== DATA TO PROCESS ==
__________
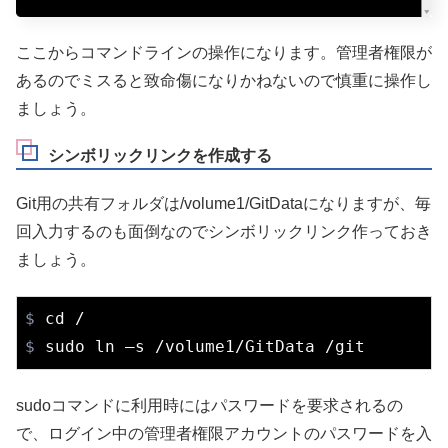
ここからコマンドラインの操作になります。管理者権限が
あるのでミスると致命傷になりかねないので慎重に操作し
ましょう。
シンボリックリンクを作成する
Git用の共有フォルダは/volume1/GitDataになりますが、毎
回入力するのも面倒なのでシンボリックリンク作っておき
ましょう。
$
cd
 /
$
 sudo ln –s /volume1/GitData /git
sudoコマンドに利用時にはパスワードを要求されるの
で、ログイン中の管理者権限アカウントのパスワードを入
__________
Write out every line of text from the items above word for word, but leave the pictures out.

== EXERCISE OUTPUT ==
ここからコマンドラインの操作になります。管理者権限が
あるのでミスると致命傷になりかねないので慎重に操作し
ましょう。
シンボリックリンクを作成する
Git用の共有フォルダは/volume1/GitDataになりますが、毎
回入力するのも面倒なのでシンボリックリンク作っておき
ましょう。
$
cd
 /
$
 sudo ln –s /volume1/GitData /git
sudoコマンドに利用時にはパスワードを要求されるの
で、ログイン中の管理者権限アカウントのパスワードを入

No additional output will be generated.